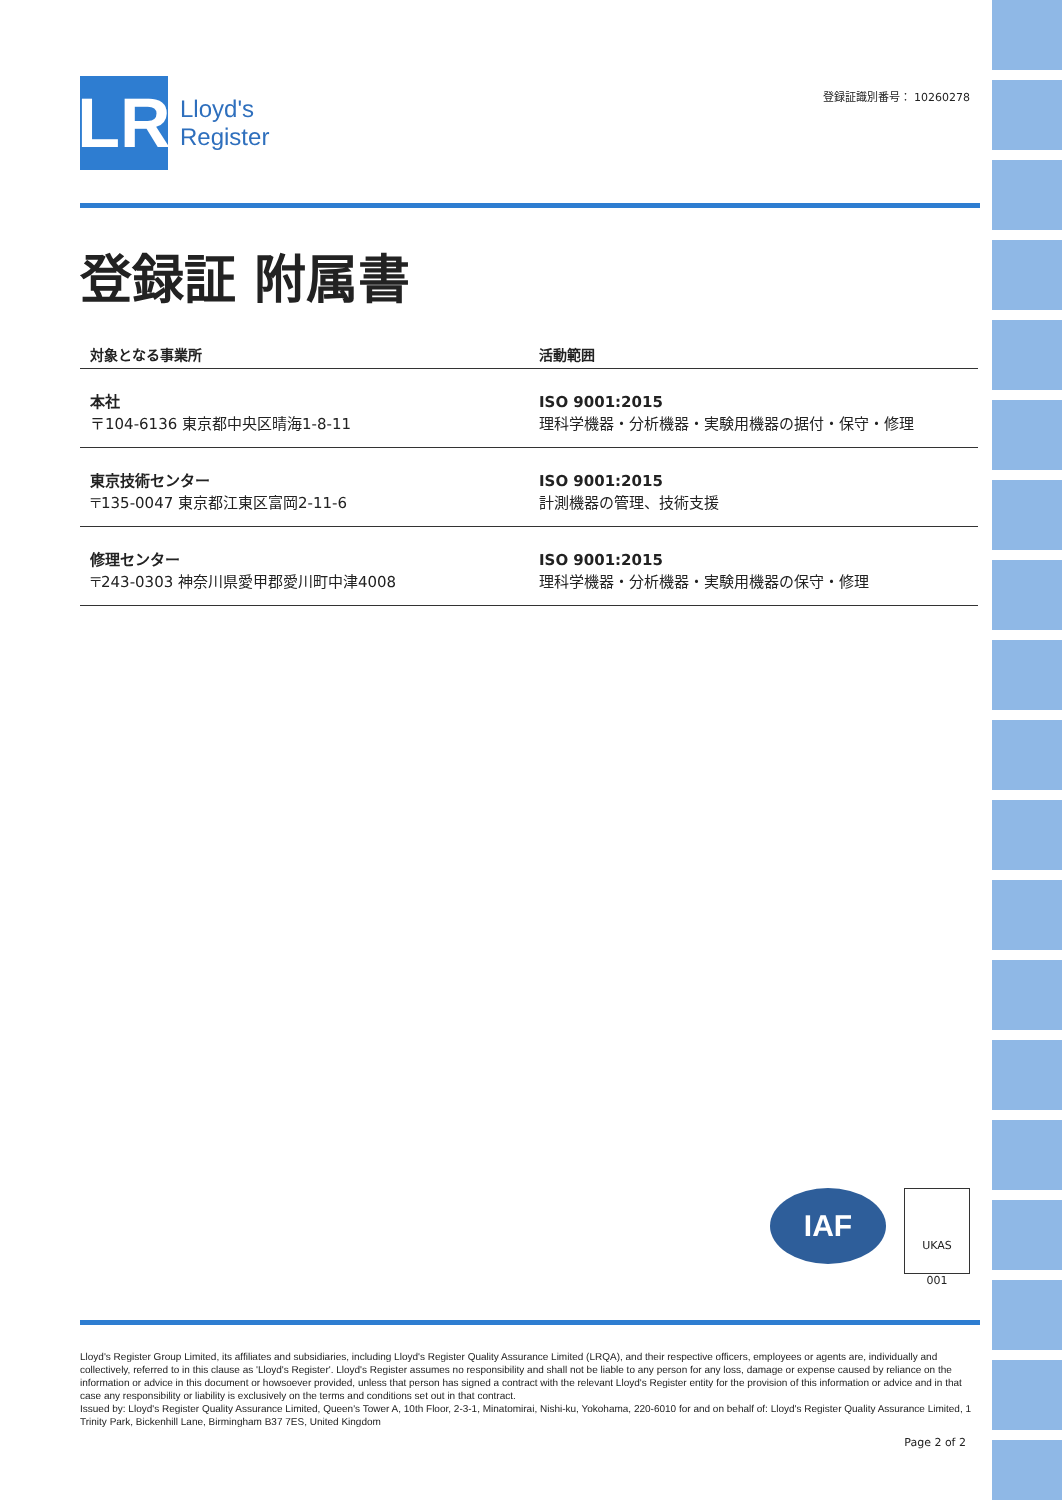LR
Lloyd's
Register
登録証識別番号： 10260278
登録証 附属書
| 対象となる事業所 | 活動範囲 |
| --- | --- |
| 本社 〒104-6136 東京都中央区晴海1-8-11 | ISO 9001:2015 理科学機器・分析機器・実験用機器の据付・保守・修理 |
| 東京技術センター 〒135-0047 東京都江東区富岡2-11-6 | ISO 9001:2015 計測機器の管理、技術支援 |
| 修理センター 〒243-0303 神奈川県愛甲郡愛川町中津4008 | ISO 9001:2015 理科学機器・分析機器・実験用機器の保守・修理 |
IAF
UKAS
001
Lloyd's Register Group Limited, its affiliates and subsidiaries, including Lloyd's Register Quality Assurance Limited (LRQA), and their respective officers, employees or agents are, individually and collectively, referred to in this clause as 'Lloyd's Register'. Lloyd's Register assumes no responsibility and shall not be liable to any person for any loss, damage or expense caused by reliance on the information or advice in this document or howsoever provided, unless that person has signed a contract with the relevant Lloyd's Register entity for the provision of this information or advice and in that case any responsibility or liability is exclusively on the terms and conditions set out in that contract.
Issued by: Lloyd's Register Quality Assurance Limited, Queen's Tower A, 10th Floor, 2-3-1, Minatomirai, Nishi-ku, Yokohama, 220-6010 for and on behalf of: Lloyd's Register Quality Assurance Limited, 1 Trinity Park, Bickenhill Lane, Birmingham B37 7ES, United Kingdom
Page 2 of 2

JOB: Reproduce exactly the lines above from the line with "登録証識別番号： 10260278" to the line with "Lloyd's Register Group", including both, and add nothing.

EXERCISE OUTPUT:
登録証識別番号： 10260278
登録証 附属書
| 対象となる事業所 | 活動範囲 |
| --- | --- |
| 本社 〒104-6136 東京都中央区晴海1-8-11 | ISO 9001:2015 理科学機器・分析機器・実験用機器の据付・保守・修理 |
| 東京技術センター 〒135-0047 東京都江東区富岡2-11-6 | ISO 9001:2015 計測機器の管理、技術支援 |
| 修理センター 〒243-0303 神奈川県愛甲郡愛川町中津4008 | ISO 9001:2015 理科学機器・分析機器・実験用機器の保守・修理 |
IAF
UKAS
001
Lloyd's Register Group Limited, its affiliates and subsidiaries, including Lloyd's Register Quality Assurance Limited (LRQA), and their respective officers, employees or agents are, individually and collectively, referred to in this clause as 'Lloyd's Register'. Lloyd's Register assumes no responsibility and shall not be liable to any person for any loss, damage or expense caused by reliance on the information or advice in this document or howsoever provided, unless that person has signed a contract with the relevant Lloyd's Register entity for the provision of this information or advice and in that case any responsibility or liability is exclusively on the terms and conditions set out in that contract.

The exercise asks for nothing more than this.